Still, over its 3,500-day lifetime, the mole madre has gone through certain distinguishing phases. The story of the dish begins, like most moles in Mexico, with a celebration: the first anniversary of Quintonil (Two MICHELIN Stars), now a fine dining landmark down the street in Polanco. 

Araceli Paz / Pujol
Araceli Paz / Pujol

For the party, Olvera and his team prepared a mole negro with the chilhuacle they had recently bought in bulk from farmers in Oaxaca as part of an initiative to save the chili from extinction. The sauce was served spooned over a lightly fried tortilla, a dish known as an enmolada.

In that first preparation, sesame seeds were sprinkled on top, like stars on a black night sky – a metaphor for mole as a celestial body, Olvera remembers.

The leftovers were taken back to the Pujol kitchen, where they were reheated and served each day until the supply ran low. Satisfied with how the mole had gotten smoother with each trip back to the flame – a technique Olvera says he learned from the chef Ricardo Muñoz Zurita, a renowned researcher of Mexican gastronomy – the original Quintonil batch was extended with the integration of a new one.

Araceli Paz / Pujol
Araceli Paz / Pujol

For over a year, the chefs at Pujol continued the cycle, penciling notes on the mole’s metamorphosing flavors into a logbook and adjusting around the edges. When the mole started to feel tired, displaying ashy and earthy flavors, Olvera says, the team introduced fruit into the recipe and designed the elegant plating that remains today, with a circle of a rust red mole made fresh that day nested in the center of the mole madre.
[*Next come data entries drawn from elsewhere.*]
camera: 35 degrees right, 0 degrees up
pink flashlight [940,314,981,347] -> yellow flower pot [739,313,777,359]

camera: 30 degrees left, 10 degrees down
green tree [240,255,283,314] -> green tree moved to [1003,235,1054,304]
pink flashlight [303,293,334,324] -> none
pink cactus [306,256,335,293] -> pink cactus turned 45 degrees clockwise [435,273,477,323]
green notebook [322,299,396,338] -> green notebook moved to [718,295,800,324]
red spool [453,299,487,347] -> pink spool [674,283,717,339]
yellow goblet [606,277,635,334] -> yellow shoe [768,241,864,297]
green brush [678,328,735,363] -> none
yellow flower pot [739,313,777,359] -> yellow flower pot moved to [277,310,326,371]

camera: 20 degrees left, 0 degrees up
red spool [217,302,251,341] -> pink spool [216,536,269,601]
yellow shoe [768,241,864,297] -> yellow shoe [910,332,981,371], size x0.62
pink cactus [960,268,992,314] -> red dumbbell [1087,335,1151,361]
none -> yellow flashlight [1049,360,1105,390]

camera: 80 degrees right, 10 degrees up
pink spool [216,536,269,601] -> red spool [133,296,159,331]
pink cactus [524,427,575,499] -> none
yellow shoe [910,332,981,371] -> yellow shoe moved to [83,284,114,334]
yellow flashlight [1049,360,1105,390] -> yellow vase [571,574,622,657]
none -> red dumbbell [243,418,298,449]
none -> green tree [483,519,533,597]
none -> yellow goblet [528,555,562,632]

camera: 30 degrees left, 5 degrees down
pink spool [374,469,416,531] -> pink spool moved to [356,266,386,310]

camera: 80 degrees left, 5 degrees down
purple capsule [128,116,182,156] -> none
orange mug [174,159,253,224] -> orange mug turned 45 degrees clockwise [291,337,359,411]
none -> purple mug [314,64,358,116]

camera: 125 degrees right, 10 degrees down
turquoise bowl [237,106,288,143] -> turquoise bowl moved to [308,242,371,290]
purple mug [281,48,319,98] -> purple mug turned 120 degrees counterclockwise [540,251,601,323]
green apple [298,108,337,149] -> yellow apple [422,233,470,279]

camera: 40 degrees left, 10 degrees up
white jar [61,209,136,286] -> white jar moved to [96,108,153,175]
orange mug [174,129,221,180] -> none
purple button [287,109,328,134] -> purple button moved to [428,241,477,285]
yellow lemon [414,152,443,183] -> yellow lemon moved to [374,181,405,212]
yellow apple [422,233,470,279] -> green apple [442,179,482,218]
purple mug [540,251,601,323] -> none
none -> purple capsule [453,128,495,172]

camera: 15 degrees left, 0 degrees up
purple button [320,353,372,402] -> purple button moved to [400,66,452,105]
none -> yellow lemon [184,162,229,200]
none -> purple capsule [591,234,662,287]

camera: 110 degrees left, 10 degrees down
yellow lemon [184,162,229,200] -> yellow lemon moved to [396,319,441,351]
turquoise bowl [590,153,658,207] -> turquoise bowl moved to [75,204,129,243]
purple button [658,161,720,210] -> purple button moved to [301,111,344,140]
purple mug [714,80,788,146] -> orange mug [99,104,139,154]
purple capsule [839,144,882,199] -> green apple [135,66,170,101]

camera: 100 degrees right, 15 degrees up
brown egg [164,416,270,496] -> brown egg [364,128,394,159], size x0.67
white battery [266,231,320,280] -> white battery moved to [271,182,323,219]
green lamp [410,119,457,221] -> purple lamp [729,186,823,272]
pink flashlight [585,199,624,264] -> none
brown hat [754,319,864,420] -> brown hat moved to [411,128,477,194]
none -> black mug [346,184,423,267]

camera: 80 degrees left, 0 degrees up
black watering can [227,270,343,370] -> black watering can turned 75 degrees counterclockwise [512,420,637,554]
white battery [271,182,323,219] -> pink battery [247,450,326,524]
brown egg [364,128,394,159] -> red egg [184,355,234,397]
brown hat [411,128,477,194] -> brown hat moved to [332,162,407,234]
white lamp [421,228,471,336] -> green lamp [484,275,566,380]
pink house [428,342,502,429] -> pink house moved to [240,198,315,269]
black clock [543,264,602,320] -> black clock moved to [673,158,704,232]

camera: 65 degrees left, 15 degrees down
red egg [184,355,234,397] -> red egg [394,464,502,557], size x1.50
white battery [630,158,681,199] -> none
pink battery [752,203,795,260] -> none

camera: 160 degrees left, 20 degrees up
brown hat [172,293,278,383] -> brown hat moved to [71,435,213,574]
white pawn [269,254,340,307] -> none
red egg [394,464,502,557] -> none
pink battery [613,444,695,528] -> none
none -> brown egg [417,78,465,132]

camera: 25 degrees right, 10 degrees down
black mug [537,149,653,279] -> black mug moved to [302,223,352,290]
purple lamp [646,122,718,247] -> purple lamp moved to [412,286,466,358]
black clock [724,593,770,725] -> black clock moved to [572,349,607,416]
After its infancy as an enmolada, the dish was served with corn tortillas, then ones delicately pressed with an hoja santa leaf, and today, a trio: one made with hoja santa, one with a colored corn, and one with indigenous, criollo corn.

In the courtyard, after Olvera has passed over any maize or metal vessel in favor of his digital utensil, he explains that the way the mole madre tastes moves in cycles, too.

“It’s chili, then acidity, then spices come out, and then it begins again, see? It makes a loop: back to chili, acidity, spices. I think that’s something very beautiful,” Olvera says.

Araceli Paz / Pujol
Araceli Paz / Pujol

The next form the mole will take in the reimagined Pujol remains unclear. Several kitchen experiments, like a swirling multicolored plating, have so far been tossed. But Olvera betrays no hint of anxiety about the uncertain fate of his most important creation.

“Mole is both new and old, which is something I like a lot. Like the tortilla, mole belongs to the past, the present, and the future. When you manage to understand food in that way, I think there’s no anxiety about creativity,” Olvera says. “I feel that creativity is something that happens over time.”